- O ministro Guilherme Boulos insinuou que a família Bolsonaro teria lavado dinheiro por meio da compra de imóveis, citando 107 imóveis entre 1990 e 2020, sendo 51 deles adquiridos em cash.
- Boulos afirmou que houve compras subfaturadas em relação ao preço de mercado, citando imóveis no Rio de Janeiro, como Vivendas da Barra, e terrenos em Rezende, além de 17 apartamentos em Copacabana pagos com cheque e dinheiro vivo.
- As declarações ocorreram no mesmo dia em que deputados do PT pediram ao Banco Central apurar a origem dos recursos usados por Flávio Bolsonaro para comprar, em 2021, um imóvel de alto padrão no Lago Sul, em Brasília, por 6 milhões de reais.
- O pedido, apresentado à Comissão de Finanças e Tributação da Câmara, aponta incompatibilidade entre a renda declarada por Flávio Bolsonaro e a compra do imóvel, já que a renda informada era de 56.833,51 reais mensais.
- O Correio aguarda retorno de Flávio Bolsonaro para comentar as insinuações de Boulos e o pedido de investigação pelo Banco Central.
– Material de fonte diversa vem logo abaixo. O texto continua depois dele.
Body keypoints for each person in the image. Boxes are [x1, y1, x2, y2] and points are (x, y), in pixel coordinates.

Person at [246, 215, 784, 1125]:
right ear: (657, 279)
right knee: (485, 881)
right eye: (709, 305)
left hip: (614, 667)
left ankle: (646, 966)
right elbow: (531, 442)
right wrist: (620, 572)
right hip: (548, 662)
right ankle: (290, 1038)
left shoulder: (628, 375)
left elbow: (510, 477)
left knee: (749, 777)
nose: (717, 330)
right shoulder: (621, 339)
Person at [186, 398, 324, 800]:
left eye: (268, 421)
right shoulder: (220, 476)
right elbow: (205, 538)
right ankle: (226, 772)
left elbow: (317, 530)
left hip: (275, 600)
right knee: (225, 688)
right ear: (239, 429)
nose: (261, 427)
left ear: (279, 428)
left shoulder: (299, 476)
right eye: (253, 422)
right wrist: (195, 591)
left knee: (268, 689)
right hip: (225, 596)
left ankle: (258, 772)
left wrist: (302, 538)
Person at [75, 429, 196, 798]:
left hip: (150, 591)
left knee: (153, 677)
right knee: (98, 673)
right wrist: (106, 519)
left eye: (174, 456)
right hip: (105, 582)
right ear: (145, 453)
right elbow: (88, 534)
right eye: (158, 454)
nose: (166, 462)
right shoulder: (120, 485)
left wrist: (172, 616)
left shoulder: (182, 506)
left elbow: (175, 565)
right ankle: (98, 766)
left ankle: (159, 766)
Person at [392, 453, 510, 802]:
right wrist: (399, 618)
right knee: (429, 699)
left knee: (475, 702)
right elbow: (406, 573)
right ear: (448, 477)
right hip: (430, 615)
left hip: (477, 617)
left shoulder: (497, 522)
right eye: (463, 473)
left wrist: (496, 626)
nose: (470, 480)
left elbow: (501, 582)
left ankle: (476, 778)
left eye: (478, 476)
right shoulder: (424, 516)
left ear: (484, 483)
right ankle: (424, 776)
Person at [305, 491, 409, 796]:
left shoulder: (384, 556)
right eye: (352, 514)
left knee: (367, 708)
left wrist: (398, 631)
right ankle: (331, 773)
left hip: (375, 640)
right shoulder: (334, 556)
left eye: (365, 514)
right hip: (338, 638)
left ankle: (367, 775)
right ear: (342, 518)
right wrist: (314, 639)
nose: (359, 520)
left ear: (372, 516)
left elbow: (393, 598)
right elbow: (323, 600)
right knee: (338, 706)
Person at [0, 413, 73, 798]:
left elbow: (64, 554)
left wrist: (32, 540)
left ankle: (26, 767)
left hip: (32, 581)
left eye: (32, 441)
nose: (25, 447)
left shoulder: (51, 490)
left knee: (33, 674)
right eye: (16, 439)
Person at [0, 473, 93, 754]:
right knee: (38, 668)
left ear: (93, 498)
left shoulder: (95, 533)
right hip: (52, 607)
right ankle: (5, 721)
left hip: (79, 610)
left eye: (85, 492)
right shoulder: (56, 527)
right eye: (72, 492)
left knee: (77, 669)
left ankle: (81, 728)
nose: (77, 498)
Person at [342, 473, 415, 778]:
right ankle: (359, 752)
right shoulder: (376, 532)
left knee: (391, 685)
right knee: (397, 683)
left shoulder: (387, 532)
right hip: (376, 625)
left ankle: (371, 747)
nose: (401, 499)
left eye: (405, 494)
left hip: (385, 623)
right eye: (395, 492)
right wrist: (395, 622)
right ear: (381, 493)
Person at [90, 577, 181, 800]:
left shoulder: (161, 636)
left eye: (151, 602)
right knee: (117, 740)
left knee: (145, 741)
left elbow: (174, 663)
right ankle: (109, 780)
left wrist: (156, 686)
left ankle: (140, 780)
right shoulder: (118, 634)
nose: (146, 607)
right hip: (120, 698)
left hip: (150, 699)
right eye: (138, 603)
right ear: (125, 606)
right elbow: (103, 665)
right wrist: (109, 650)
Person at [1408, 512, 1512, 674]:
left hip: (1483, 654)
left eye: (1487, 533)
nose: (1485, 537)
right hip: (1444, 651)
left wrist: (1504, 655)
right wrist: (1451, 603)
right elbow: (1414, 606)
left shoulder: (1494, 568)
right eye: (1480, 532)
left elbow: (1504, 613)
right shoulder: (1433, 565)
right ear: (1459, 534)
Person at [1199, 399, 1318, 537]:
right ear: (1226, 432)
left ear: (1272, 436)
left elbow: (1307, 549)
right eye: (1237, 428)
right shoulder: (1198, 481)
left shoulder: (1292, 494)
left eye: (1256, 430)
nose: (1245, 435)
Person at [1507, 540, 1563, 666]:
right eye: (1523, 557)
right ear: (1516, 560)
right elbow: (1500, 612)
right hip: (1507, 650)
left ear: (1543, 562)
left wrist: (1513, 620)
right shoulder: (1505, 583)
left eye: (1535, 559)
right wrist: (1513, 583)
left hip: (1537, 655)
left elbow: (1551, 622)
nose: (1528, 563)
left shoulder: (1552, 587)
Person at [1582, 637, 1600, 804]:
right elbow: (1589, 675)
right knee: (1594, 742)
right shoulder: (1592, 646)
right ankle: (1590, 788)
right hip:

O ministro Guilherme Boulos, titular da Secretaria-Geral da Presidência, encaminhou nesta terça-feira uma afirmação de caráter acusatório sobre a família do senador Flávio Bolsonaro. Em vídeo publicado nas redes, ele disse que, entre 1990 e 2020, a família comprou 107 imóveis, com 51 pagamentos em dinheiro vivo. A análise sugere que esse tipo de transação pode indicar lavagem de dinheiro, segundo o ministro.
Boulos citou casos de aquisição de imóveis com valores inferiores ao de mercado na capital fluminense. Entre exemplos apontados estão um imóvel no Vivendas da Barra, vendido a 409 mil reais em vez de 1 milhão, e terrenos em Rezende avaliados em 743 mil reais, comprados por 160 mil. O ministro também mencionou que Flávio Bolsonaro teria adquirido 17 apartamentos em Copacabana com pagamento parcial em cheque e parcela em dinheiro vivo.
Investigação
A declaração de Boulos coincide com um pedido feito por parlamentares do PT na Câmara dos Deputados para o Banco Central apurar a legalidade e a origem dos recursos usados por Flávio Bolsonaro na compra de um imóvel de alto padrão no Lago Sul, Brasília, em 2021, por 6 milhões de reais. O documento foi apresentado na Comissão de Finanças e Tributação, assinado por Rogério Correia, Ana Pimentel e Juliana Cardoso. A peça aponta uma provável incompatibilidade entre a renda declarada pelo pré-candidato e os valores empregados na transação.
O Correio apurou que o pedido busca esclarecer a origem dos recursos, conforme informações encaminhadas à comissão. A defesa de Flávio Bolsonaro ainda não havia se manifestado sobre as insinuações feitas por Boulos. O Banco Central ainda não se pronunciou sobre o pedido específico de aprofundar a apuração da compra de 2021.